5. People Are Nervous to Sell Cars
People who buy from dealerships typically trade their old cars in for a down payment. They assume that they are getting a good deal, but the reality is that you lose money every time you hand over your old car to a dealership. The average person loses $2,340 when they trade in a car.
Everyone has the ability to sell their own car, but they just might not have the confidence to do it themselves. If you have no experience with this, check out Dave Ramsey’s article called “How to Sell a Car.”
4. Health Hazards
Anyone who has anxiety already knows how nerve-wracking it can be to drive in traffic. Some of us tense up, have back spasms, and high blood pressure when driving in terrible circumstances. According to Web MD, driving is actually hazardous to your health and can potentially lead to your death. Distracting yourself by texting while driving, looking at the GPS, or any other distraction has been known to cause more accidents than anything else. One-second distractions kill 42,000 people every single year.
Compare this to train-related deaths, which total only 1,000 per year. As you can imagine, most of those death happened to drivers who tried to cross a track without noticing that a train was coming. Basically, if you didn’t drive, the odds of you dying an early death go down exponentially. For the families whose loved ones have died, it can be devastating both financially and emotionally.
3. Parking Tickets
It’s no secret that traffic and parking tickets are a huge expense. This especially true if you live in a city where it’s difficult to find parking. Police officers try to find reasons to pull people over in order to meet quotas by giving out traffic tickets. The average cost of a speeding ticket is $152, which can be devastating to someone who’s on a tight budget. Obviously, if you used public transportation to commute to work, this would be a non-issue.
To make matters worse, when people can’t afford to pay their parking and traffic tickets, you may have to go to court to fight the charges. This means taking time off of work, causing you to lose money. And if you don’t have time to deal with the issue, they can put out a warrant for your arrest because you haven’t paid your tickets.

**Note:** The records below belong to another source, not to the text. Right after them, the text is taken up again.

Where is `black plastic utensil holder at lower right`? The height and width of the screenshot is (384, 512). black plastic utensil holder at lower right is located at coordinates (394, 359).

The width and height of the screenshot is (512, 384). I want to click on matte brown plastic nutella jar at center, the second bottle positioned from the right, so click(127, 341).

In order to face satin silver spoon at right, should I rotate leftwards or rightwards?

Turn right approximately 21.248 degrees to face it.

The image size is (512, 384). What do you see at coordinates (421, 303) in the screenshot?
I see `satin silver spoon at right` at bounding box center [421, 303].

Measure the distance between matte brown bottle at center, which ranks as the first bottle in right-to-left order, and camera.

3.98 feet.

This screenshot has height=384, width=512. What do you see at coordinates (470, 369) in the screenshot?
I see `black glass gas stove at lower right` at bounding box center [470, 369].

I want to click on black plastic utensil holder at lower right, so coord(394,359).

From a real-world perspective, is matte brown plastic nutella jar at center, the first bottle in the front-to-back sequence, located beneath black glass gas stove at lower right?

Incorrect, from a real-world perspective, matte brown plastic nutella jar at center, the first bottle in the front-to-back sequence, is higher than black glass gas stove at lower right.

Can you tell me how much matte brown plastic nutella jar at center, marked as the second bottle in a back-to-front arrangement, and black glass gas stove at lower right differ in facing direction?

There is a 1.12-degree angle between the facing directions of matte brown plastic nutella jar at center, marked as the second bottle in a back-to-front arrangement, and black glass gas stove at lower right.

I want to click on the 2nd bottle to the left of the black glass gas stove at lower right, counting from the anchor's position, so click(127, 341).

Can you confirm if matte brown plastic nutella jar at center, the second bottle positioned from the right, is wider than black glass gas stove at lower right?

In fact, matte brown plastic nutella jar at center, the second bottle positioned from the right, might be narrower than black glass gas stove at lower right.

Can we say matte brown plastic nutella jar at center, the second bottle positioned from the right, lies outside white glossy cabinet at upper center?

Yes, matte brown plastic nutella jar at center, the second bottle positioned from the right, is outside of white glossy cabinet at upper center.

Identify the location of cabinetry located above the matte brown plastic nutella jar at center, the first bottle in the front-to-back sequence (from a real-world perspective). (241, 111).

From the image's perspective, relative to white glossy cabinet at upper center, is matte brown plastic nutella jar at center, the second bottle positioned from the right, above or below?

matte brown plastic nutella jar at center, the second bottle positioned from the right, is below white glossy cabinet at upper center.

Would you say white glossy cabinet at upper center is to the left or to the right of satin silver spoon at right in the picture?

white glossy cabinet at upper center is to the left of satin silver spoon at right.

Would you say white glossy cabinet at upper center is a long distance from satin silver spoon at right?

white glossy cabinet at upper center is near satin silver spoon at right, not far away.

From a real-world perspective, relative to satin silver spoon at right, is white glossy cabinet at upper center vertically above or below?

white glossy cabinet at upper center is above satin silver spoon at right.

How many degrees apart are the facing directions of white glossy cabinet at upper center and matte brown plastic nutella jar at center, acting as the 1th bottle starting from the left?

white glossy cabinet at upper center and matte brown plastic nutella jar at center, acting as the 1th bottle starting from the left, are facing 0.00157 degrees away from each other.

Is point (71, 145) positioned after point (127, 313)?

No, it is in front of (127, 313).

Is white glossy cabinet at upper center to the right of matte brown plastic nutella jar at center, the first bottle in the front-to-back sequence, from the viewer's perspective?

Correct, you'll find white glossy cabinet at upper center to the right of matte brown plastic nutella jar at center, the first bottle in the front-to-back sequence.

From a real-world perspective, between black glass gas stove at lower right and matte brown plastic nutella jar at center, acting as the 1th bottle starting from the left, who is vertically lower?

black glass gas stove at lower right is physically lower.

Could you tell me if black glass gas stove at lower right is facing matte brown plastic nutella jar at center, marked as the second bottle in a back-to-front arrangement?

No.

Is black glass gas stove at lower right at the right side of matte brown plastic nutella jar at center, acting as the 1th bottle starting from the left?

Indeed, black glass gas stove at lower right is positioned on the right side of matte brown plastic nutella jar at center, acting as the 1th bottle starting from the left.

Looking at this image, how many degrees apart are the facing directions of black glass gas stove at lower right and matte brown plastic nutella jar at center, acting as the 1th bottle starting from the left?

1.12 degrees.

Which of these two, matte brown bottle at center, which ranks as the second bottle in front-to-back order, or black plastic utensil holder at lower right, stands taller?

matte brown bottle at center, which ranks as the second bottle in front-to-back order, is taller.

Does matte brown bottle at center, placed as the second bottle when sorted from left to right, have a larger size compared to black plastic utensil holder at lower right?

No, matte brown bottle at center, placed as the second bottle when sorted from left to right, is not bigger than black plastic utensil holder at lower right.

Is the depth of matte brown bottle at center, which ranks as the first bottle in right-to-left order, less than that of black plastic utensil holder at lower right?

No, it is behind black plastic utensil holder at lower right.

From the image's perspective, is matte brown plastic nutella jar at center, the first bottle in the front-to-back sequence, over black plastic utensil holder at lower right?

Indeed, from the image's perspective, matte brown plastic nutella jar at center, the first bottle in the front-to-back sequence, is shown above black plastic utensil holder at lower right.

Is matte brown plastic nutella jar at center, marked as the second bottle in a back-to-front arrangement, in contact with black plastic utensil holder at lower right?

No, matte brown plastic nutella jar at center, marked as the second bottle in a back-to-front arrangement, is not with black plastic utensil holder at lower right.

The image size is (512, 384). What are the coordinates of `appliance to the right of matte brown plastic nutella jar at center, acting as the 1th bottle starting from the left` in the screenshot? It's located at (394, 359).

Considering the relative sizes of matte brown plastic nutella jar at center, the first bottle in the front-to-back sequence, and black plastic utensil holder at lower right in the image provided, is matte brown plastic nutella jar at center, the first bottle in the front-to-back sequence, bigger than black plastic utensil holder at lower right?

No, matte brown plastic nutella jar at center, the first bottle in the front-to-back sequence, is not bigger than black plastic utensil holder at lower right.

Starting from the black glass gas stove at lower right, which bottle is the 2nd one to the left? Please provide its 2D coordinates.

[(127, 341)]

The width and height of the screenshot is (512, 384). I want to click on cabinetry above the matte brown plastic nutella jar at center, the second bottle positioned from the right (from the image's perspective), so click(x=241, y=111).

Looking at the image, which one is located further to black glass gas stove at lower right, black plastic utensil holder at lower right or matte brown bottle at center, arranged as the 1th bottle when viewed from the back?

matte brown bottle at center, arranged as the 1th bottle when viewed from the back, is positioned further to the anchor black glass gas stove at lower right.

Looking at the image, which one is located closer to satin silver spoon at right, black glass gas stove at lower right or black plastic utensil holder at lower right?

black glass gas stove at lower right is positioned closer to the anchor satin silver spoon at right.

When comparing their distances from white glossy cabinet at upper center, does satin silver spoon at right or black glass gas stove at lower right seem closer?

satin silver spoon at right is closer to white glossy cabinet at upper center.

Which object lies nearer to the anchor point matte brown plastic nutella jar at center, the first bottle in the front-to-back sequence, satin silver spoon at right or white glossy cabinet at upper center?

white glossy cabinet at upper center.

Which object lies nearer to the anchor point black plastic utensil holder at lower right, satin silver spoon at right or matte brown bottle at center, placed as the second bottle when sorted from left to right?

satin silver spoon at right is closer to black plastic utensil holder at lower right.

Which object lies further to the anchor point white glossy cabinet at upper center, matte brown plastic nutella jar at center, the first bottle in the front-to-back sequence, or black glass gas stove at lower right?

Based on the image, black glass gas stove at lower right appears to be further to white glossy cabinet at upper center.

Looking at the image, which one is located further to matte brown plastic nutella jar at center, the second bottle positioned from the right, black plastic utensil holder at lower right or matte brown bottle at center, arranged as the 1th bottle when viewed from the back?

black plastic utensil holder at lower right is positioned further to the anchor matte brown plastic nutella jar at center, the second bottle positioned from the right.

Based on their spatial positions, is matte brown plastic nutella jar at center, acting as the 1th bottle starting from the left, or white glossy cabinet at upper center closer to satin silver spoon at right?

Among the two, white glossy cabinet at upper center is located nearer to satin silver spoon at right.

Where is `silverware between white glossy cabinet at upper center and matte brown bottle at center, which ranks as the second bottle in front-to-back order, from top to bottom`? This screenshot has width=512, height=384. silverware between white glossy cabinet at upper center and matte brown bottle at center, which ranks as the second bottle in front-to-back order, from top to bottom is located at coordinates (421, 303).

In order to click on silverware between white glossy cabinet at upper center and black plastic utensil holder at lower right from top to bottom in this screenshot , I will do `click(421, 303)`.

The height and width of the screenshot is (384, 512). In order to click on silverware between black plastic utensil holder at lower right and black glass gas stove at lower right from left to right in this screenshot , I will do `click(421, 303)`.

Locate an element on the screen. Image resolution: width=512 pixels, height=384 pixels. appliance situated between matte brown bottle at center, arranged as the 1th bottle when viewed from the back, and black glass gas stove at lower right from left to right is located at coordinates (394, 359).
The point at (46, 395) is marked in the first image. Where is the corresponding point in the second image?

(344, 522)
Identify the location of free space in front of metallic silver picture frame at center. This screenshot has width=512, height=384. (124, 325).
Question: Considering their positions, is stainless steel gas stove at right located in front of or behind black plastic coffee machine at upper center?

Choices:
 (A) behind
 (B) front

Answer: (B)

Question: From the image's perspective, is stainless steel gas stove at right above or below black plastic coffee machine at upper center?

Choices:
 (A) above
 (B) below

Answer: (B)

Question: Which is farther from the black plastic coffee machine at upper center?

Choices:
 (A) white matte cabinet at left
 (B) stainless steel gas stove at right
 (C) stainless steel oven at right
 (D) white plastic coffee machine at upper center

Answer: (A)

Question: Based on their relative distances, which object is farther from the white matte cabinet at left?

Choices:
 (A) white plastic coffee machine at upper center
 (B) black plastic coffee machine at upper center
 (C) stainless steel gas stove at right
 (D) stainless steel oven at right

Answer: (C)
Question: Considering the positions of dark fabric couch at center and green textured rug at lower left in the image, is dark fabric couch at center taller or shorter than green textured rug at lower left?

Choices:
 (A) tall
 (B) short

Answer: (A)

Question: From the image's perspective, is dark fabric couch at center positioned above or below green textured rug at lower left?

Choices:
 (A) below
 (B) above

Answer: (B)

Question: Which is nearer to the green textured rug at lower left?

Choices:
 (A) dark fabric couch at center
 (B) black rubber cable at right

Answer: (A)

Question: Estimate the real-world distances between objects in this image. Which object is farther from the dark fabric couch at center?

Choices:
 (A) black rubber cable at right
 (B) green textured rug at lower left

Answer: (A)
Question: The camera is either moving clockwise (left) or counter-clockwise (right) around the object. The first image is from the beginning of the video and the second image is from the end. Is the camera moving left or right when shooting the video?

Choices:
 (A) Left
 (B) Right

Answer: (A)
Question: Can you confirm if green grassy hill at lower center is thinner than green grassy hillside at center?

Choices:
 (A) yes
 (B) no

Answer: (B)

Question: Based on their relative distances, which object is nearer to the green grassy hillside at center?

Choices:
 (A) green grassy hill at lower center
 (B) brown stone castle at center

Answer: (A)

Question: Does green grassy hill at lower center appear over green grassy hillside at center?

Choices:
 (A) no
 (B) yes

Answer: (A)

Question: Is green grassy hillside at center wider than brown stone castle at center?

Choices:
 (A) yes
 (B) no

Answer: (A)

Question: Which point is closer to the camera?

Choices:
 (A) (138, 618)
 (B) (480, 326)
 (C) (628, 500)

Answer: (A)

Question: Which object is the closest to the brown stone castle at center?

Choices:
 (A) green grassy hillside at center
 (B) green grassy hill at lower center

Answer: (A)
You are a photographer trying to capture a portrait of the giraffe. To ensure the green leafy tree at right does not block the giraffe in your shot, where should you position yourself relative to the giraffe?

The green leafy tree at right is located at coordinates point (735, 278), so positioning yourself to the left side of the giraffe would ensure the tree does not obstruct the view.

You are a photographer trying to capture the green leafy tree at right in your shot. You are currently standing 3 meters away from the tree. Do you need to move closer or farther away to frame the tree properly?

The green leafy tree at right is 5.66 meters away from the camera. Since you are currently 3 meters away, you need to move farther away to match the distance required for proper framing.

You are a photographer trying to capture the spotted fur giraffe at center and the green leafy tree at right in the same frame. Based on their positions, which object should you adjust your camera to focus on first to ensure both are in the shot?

2. The Annual Cost of Ownership
Even if you own a car outright, having a car is never free. The average cost of car ownership in the United States is $2,671 per year just for insurance, repairs, fuel and registration. Of course, most people also have to worry about their monthly car payments on top of the normal upkeep.
The average payment for new cars is $554, while used cars are $391. Multiply those figures by 12 months in a year, this means people are paying between $4,692 to $6,648 per year on their monthly payments. If you add on the average cost for everything, it means most people are paying more in the ballpark of $8,000 per year. For someone who makes minimum wage, this is completely unaffordable. But it’s still common to see people in low-income jobs driving nice cars.
1. Parking Passes
If you live in a city, you’re already used to the idea of paying for parking, or getting a special permit. In rural areas, there is plenty of space to park, and it’s always free. But on college campuses and urban areas, you will always need to pay something to park your car.
The price of parking passes will change depending on where you live, but many places require at least $50 a month to purchase a permit. Some cities will allow you to pay a flat fee to get a permit for the entire year, but it usually costs several hundred dollars upfront. To some people, $50 a month doesn’t sound like a lot of money. But if you are young and struggling to make ends meet, this can put a huge dent in your expenses.